About 3800 B. C., the kingdoms of Accad and Sumir are found united under Sargon I, a Semitic king. There are indications of Accadian or Sumerian kings who ruled over the separate kingdoms of Accad and Sumir at earlier and later dates, but the main course of testimony after Sargon I tells of Semitic kings as rulers in northern Babylonia, or Accad, and a Semitic influence dominant there.
The influence of such close social contact brought about material changes in the life, literature and language of both people.
In Accad, which came first under Semitic influence, the old language rapidly declined. In Sumir, or southern Mesopotamia, which continued much longer under the ancient rule and influence, the old language held its own down to comparatively recent times.
The Semites, however, seem to have received from the Accadians more than they gave. The arts and sciences and civilization of this ancient people became the arts and sciences and civilization of the Semitic Assyrians and Babylonians.
They appropriated the religion and gods of these early Chaldeans. They became heirs of their literature and they adopted their system of writing.
The most curious instance in these various adoptions of the Semites was the Sumerian syllabary.
Now in applying the syllabary of one language to the uses of another, it might be expected that the signs expressing a certain syllabic sound in one language would be used to express the syllabic sounds in the other. This however, was not the case in this instance. When the Semites adopted the old Accadian syllabary they used these signs quite as often to express the Semitic sounds of the original ideographs as for syllabic signs.

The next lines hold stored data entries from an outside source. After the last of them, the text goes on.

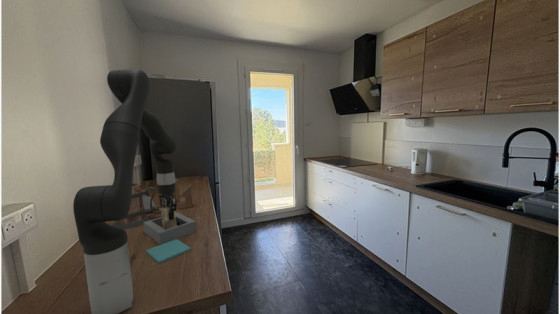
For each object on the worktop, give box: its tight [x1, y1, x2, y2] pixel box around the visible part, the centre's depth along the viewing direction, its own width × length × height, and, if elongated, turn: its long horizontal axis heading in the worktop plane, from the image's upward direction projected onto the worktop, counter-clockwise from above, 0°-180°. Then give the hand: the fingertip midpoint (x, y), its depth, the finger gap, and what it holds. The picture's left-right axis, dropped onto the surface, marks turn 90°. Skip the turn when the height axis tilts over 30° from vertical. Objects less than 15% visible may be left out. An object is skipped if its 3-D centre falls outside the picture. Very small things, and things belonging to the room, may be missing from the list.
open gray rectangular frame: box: [143, 212, 197, 245], centre depth 106 cm, size 18×16×5 cm
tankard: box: [111, 182, 162, 231], centre depth 118 cm, size 24×17×20 cm
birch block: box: [160, 206, 178, 230], centre depth 105 cm, size 4×4×10 cm
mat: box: [145, 238, 192, 264], centre depth 89 cm, size 12×12×1 cm
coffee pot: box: [141, 181, 156, 214], centre depth 138 cm, size 21×12×15 cm, turn 20°
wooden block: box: [173, 178, 193, 210], centre depth 138 cm, size 4×11×18 cm, turn 111°
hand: (169, 218), depth 105 cm, fingers closed on birch block, 4 cm apart
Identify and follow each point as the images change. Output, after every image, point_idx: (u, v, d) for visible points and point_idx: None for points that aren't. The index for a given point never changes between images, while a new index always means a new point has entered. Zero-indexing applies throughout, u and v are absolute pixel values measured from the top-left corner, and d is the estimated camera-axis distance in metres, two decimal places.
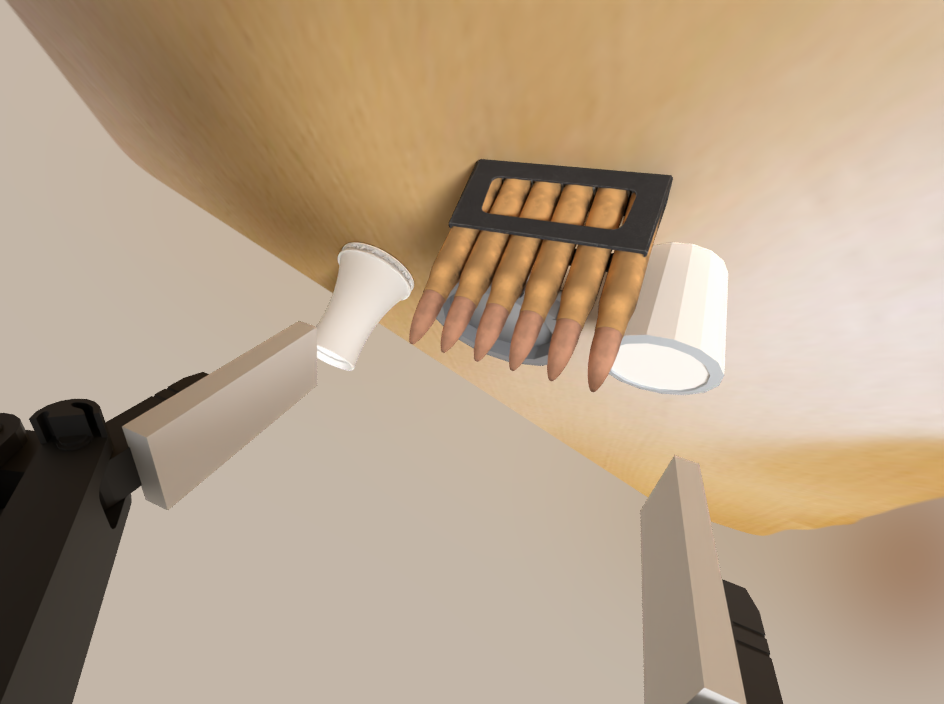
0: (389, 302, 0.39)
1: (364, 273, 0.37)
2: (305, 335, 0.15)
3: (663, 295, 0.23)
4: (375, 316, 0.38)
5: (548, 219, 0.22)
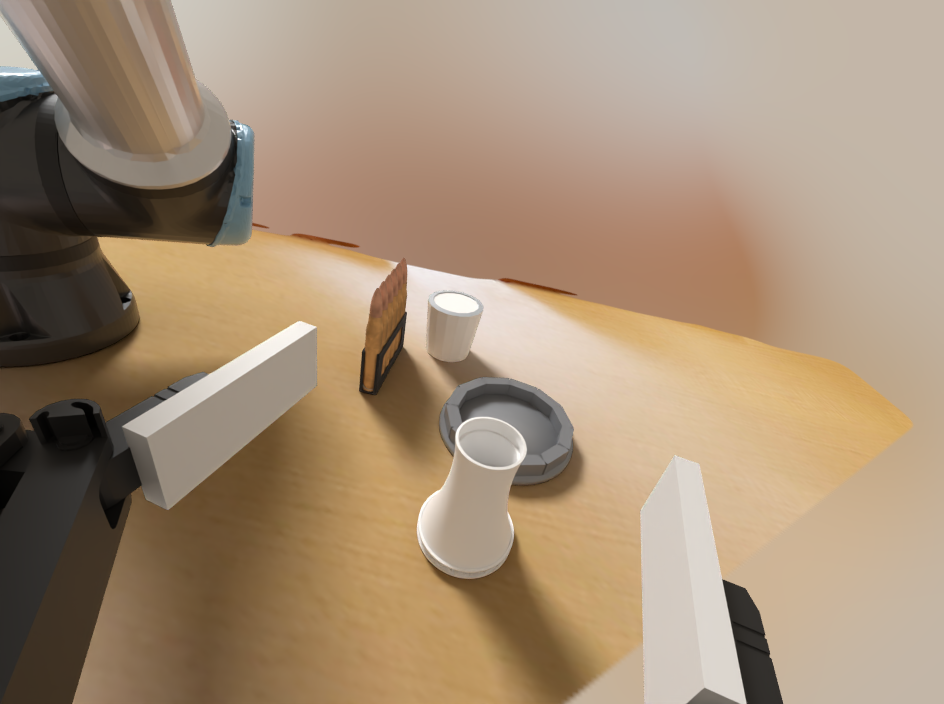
0: None
1: (438, 492, 0.33)
2: (305, 335, 0.15)
3: (427, 319, 0.53)
4: None
5: None
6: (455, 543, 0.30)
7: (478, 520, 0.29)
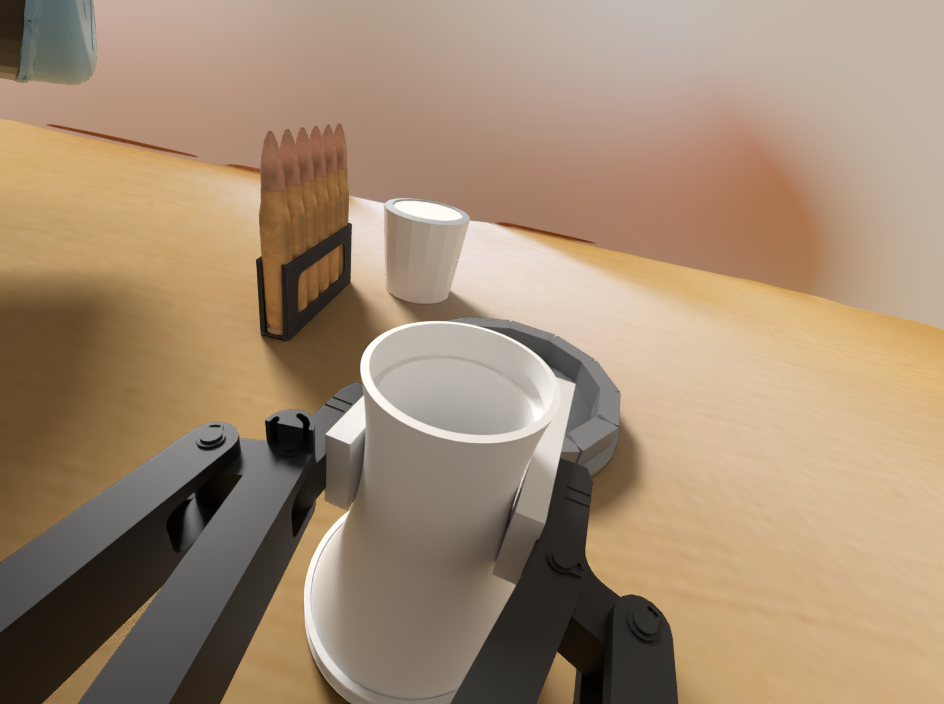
0: None
1: None
2: None
3: None
4: None
5: None
6: (377, 638, 0.12)
7: (432, 583, 0.11)
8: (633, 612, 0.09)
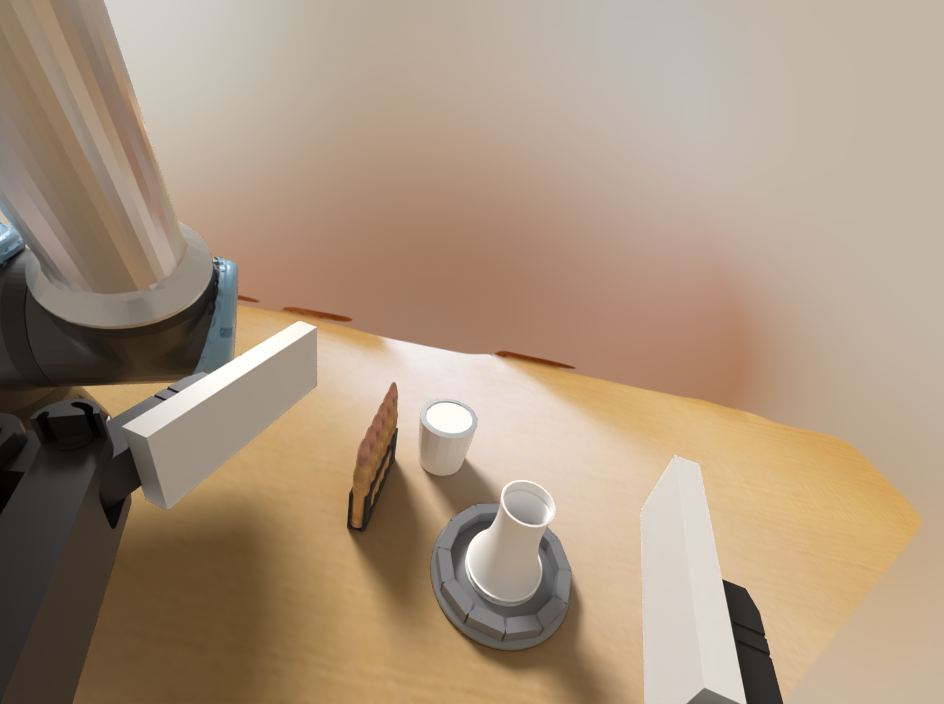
0: None
1: (481, 536, 0.42)
2: (305, 335, 0.15)
3: (419, 432, 0.51)
4: (515, 515, 0.41)
5: None
6: (499, 579, 0.38)
7: (517, 562, 0.38)
8: None
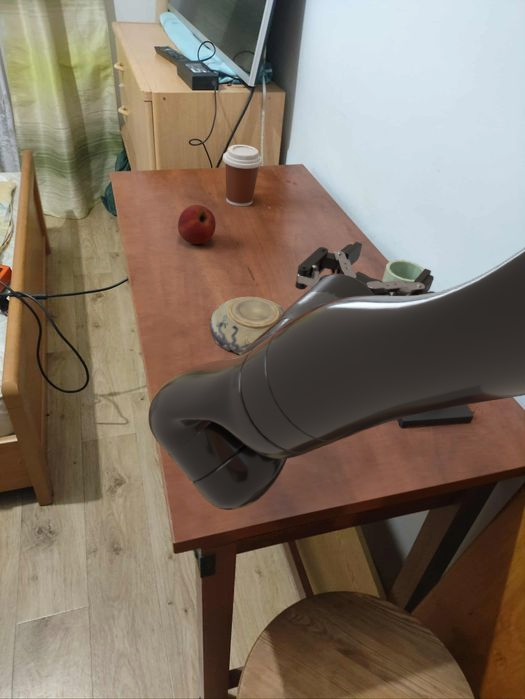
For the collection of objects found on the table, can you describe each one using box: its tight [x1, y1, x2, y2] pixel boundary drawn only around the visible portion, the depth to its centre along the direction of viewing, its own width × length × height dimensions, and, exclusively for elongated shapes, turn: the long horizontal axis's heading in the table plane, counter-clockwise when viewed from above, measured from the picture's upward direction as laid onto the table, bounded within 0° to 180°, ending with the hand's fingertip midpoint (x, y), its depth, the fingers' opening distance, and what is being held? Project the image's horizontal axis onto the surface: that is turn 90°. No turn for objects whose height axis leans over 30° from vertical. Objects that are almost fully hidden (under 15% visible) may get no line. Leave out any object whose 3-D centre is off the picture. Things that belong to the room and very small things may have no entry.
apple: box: [177, 204, 217, 245], centre depth 103 cm, size 7×8×8 cm
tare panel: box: [397, 405, 475, 428], centre depth 75 cm, size 11×9×3 cm
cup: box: [381, 259, 425, 296], centre depth 83 cm, size 6×6×10 cm
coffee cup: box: [222, 144, 263, 207], centre depth 119 cm, size 9×9×12 cm
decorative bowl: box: [209, 295, 286, 356], centre depth 84 cm, size 15×4×15 cm
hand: (391, 262), depth 59 cm, fingers open, 8 cm apart
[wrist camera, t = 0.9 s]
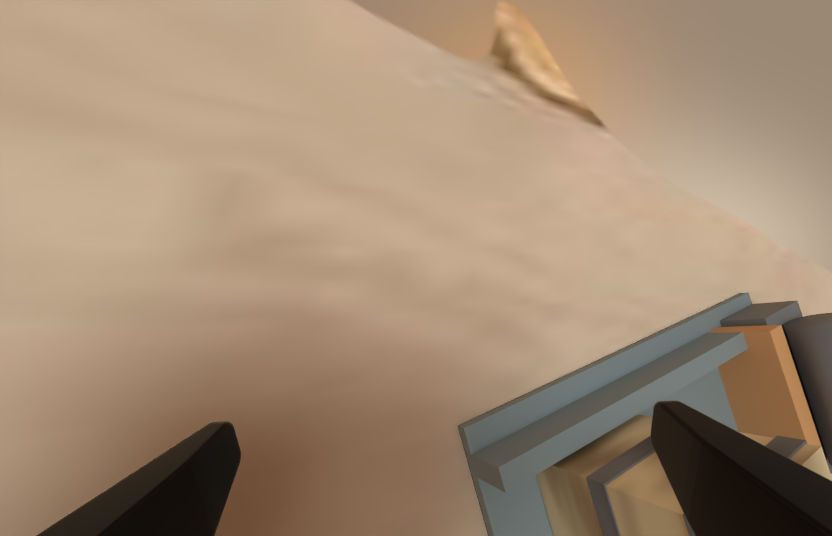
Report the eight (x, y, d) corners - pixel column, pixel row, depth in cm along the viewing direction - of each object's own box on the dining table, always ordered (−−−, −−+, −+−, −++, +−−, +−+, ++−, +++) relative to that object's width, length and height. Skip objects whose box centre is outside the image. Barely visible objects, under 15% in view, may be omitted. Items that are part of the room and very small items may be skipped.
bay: (537, 709, 21) (753, 969, 12) (457, 426, 22) (607, 480, 13) (796, 465, 33) (992, 508, 25) (740, 293, 34) (910, 276, 26)
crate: (572, 605, 22) (808, 787, 13) (528, 456, 22) (727, 531, 13) (653, 537, 25) (889, 646, 16) (614, 407, 25) (821, 442, 17)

As an instance of this curious example of polyphony, Mr. Taylor gives the cuneiform sign which in the primitive pictorial form represented an ear. The name of ear in Accadian is pi. This sign had another syllabic value, signifying a drop of water. When the Semites adopted this sign to their uses they retained the phonetic value of the sign as pi. They, however, used this sign also to express the sound of the Semitic words, “eznu,” an ear, and “giltanu,” a drop of water.